Text excerpt –
•••••

RE: "Would You Rather Be Fat & Happy? Or Thin & Sad?" [April, page 136]"
"Thin and sad. Or, if it's an option, extra thin and suicidal. Or, if at all possible, a skeleton that killed itself. Ashes that crumbled off a skeleton that killed itself. A gust of wind blowing through the eye socket of a skeleton that killed itself. A fart seeping from the asshole of a corpse that shit itself to death. In case those are ones I can choose."
-Edith Z., Brooklyn

What th- wait what? Is that some ancient curse? What could it possibly be other than a spell to reanimate warlock corpses? What would write into a magazine with something like this?

I don't hit women but whatever an Edith Z is, it can't be human. This reads like it was brainstormed in furious screeching and typed up with the points of bloodied talons. Which leads me to believe one thing: Harpy. And I'd definitely punch one of those. In fact, I'm a fan of the God of War franchise, so I've done much, much worse than that to shrieking mythical bird monsters.

---------------------------

OK, we’re back and there’s time for one more.

Dear Cosmo,

I was very disappointed in the May 2012 “Sex Issue” of your magazine. I felt that your sex tips were exclusionary to people like me and my boyfriend. People with food allergies.

The tip I found most upsetting was “Try placing a donut on your man’s shaft. Then go down on him while slowly devouring the tasty treat.” You see, Cosmo, I have Celiac’s Disease, which means I can’t eat wheat flour, the #1 ingredient in donuts. It’s tragic to think of all the ways this negatively impacts my sex life. Not only will I never be able to eat a donut off my man’s member, but bagels are out too. Same goes for pretzels or hot dog buns. What about cheerios, you ask? No way, I’m allergic.

•••••

Data for analysis –

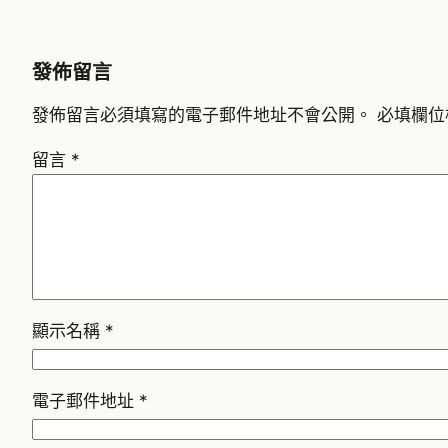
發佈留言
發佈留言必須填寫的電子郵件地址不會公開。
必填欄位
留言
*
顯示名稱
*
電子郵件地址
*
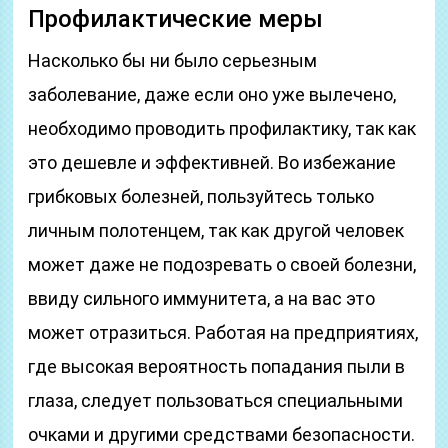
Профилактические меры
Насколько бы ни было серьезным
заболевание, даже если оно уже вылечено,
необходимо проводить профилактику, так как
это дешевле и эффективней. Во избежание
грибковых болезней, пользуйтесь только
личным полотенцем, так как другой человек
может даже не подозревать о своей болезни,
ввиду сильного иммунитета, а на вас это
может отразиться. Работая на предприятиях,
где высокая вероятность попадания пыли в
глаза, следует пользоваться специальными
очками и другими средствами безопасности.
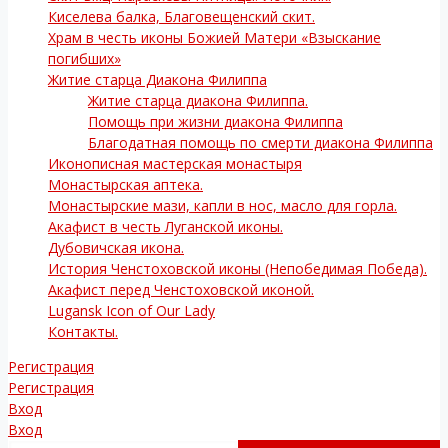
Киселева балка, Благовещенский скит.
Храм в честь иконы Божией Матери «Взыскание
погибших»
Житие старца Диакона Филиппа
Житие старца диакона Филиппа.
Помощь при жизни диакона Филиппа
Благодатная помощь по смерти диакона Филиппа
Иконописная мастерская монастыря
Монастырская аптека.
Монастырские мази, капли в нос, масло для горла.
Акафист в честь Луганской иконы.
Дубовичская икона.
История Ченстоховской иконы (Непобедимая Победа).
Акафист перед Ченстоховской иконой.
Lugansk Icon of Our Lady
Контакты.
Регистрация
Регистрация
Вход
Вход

•••••

Work instruction 1 – Translate this sentence from the magazine-letter excerpt above into Spanish: "I was very disappointed in the May 2012 “Sex Issue” of your magazine."
Work instruction 2 – Return the passage of the magazine-letter excerpt above between "I don't hit" and "with food allergies.", inclusive.

Written solution 1 – Me decepcionó mucho el «Número del sexo» de mayo de 2012 de su revista.

Written solution 2 –
I don't hit women but whatever an Edith Z is, it can't be human. This reads like it was brainstormed in furious screeching and typed up with the points of bloodied talons. Which leads me to believe one thing: Harpy. And I'd definitely punch one of those. In fact, I'm a fan of the God of War franchise, so I've done much, much worse than that to shrieking mythical bird monsters.

---------------------------

OK, we’re back and there’s time for one more.

Dear Cosmo,

I was very disappointed in the May 2012 “Sex Issue” of your magazine. I felt that your sex tips were exclusionary to people like me and my boyfriend. People with food allergies.